9 MNCs close shop, cite weak demand, higher costs amid pandemic

9 MNCs close shop, cite weak demand, higher costs amid pandemic

Minister Azmin Ali says they were involved in textile, machinery and metal, construction, electric and electronics, and chemicals.

International trade and industry minister Azmin Ali says Malaysia remains one of the top investment destinations in the region despite the pandemic.
PETALING JAYA:
Nine multinational corporations (MNCs) have stopped operations in Malaysia from March 2020 to May this year, according to international trade and industry minister Azmin Ali.

In a written parliamentary reply, the senior minister for economy said these MNCs were foreign manufacturing firms from the textile, machinery and metal, construction, electric and electronics as well as chemical sectors.

He identified the nine as Esquel Malaysia Sdn Bhd (Penang), Esquel Malaysia Sdn Bhd (Kelantan), Pen Apparel Sdn Bhd, Bekaert Ipoh Sdn Bhd, HOWCO Metal Management Malaysia Sdn Bhd, Transnorm System Sdn Bhd, Terreal Malaysia Sdn Bhd, Sika Kimia
Sdn Bhd and SONY EMCS (Malaysia) Sdn Bhd.

“Among the main factors for the ceasing of these companies’ operations are the global economic decline caused by the pandemic and the weak market following the decline in sales, caused by the drop in demand overseas.

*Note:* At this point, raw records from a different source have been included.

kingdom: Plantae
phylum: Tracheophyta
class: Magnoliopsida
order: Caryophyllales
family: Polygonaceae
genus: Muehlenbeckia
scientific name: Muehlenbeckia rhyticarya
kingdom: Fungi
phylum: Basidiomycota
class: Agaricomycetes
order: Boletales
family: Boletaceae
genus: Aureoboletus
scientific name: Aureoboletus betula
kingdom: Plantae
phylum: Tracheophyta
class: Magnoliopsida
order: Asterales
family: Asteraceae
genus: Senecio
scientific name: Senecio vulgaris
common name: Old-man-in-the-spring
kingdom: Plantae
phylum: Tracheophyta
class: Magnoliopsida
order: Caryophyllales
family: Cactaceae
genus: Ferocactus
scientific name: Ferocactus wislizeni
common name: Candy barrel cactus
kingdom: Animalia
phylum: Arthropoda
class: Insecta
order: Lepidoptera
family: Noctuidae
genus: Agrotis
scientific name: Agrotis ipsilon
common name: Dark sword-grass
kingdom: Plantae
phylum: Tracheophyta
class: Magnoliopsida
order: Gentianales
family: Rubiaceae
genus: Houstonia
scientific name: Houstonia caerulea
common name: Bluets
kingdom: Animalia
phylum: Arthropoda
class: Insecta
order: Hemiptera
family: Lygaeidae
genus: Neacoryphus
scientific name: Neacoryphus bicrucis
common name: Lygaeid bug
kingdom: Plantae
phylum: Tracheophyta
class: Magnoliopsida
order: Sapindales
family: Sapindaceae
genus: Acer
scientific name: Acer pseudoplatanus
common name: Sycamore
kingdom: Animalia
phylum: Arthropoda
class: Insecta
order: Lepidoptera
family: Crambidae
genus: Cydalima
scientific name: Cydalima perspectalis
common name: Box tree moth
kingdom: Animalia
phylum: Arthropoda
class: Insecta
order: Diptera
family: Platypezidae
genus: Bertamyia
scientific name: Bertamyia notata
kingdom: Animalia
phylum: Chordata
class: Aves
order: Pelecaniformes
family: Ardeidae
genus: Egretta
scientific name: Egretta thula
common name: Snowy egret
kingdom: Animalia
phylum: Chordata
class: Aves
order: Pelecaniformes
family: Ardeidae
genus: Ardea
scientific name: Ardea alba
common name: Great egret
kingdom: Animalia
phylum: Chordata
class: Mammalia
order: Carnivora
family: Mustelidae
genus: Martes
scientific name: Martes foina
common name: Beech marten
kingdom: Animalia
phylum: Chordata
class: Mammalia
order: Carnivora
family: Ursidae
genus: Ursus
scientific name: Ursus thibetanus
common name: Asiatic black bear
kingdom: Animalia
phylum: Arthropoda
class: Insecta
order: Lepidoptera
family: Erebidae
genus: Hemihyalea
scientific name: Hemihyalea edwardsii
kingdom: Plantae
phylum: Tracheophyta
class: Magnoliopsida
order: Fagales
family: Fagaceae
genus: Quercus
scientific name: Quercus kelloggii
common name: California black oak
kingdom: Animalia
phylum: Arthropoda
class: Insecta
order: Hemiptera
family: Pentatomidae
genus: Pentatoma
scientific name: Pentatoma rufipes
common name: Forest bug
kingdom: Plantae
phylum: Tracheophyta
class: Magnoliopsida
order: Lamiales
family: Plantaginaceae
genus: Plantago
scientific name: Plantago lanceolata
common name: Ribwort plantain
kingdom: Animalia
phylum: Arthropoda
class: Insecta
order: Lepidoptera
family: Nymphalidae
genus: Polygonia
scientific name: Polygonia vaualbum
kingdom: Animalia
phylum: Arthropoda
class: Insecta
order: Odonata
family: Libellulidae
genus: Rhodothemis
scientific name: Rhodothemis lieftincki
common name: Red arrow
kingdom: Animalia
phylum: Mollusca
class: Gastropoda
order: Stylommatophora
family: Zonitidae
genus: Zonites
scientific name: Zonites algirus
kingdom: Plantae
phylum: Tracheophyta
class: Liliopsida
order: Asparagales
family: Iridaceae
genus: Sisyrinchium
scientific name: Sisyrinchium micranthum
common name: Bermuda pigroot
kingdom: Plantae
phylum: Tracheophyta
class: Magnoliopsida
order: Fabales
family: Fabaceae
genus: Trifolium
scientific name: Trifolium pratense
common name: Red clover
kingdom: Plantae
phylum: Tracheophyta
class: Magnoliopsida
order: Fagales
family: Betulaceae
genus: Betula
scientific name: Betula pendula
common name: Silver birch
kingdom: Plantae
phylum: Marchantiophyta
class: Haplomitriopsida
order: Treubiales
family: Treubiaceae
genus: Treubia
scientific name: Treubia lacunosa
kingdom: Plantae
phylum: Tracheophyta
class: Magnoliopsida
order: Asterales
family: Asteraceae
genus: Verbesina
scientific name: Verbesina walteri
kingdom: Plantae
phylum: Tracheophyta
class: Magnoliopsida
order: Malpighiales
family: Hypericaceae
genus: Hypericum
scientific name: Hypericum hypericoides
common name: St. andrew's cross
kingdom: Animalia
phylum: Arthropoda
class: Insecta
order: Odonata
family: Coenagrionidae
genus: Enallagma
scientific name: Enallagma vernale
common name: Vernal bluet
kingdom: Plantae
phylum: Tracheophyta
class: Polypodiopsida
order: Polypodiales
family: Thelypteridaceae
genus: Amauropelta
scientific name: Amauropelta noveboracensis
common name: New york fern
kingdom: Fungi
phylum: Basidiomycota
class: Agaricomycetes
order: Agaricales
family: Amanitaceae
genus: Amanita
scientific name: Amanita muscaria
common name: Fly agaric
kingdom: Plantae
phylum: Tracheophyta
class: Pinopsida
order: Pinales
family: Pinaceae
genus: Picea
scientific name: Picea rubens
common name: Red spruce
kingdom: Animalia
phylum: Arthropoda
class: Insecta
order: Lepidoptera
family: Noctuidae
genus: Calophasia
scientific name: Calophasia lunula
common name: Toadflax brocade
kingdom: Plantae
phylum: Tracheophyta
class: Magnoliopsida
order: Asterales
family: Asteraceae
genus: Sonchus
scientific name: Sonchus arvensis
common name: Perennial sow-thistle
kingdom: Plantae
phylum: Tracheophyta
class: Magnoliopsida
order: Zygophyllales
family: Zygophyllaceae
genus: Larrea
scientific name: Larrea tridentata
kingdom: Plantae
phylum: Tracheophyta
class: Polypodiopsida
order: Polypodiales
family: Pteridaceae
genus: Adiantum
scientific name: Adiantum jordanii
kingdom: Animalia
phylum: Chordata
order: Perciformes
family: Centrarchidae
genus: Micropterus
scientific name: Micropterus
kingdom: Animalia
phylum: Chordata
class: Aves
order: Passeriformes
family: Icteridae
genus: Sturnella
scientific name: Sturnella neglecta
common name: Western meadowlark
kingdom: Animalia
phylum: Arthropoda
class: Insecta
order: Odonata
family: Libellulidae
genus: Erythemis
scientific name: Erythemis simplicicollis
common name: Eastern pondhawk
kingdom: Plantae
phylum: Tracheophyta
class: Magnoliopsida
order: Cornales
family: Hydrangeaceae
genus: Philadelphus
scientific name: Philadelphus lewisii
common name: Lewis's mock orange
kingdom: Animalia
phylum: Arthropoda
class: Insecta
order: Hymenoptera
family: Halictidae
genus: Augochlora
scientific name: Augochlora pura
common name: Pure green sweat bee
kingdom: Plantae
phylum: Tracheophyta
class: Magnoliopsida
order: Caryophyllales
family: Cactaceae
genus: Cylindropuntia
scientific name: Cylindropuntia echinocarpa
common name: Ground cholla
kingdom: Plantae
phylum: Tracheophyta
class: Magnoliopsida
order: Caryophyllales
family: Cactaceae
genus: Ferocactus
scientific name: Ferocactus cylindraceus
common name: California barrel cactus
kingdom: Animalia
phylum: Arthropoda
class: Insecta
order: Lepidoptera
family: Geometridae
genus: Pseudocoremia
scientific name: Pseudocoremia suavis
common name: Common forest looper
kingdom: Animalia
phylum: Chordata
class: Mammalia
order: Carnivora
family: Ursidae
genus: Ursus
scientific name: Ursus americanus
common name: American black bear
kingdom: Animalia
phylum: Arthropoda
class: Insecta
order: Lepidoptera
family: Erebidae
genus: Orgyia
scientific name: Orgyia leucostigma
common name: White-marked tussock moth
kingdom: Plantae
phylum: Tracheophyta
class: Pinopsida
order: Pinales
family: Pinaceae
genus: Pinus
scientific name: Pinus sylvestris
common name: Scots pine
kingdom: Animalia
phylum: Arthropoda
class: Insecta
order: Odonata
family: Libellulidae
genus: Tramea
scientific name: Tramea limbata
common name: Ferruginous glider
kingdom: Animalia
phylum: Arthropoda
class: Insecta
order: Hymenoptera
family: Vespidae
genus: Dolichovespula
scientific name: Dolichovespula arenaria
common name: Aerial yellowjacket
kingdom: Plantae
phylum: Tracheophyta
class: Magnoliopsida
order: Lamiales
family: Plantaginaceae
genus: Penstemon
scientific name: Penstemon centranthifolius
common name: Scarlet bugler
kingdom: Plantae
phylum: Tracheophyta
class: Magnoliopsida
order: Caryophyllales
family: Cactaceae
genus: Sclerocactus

“Other factors include the increase in operation costs, competition with similar producers in the local and foreign market, lack of demand for their products and the restructuring of the companies,” he said in reply to Steven Sim (PH-Bukit Mertajam).

But Azmin maintained that Malaysia remained one of the top investment destinations in the region, citing how RM107.5 billion in approved investments were recorded from January to June.

This, he said, was a 69.8% increase compared to the RM63.3 billion recorded during the same period last year.

Of the RM107.5 billion recorded, RM62.5 billion came from foreign direct investments (FDI), a 214.9% increase compared to the same period in 2020.

The bulk of this FDI came from Singapore with RM43.5 billion, followed by South Korea (RM6.3 billion), the Netherlands (RM5.1 billion), the British Virgin Islands (RM3 billion) and Japan (RM0.6 billion).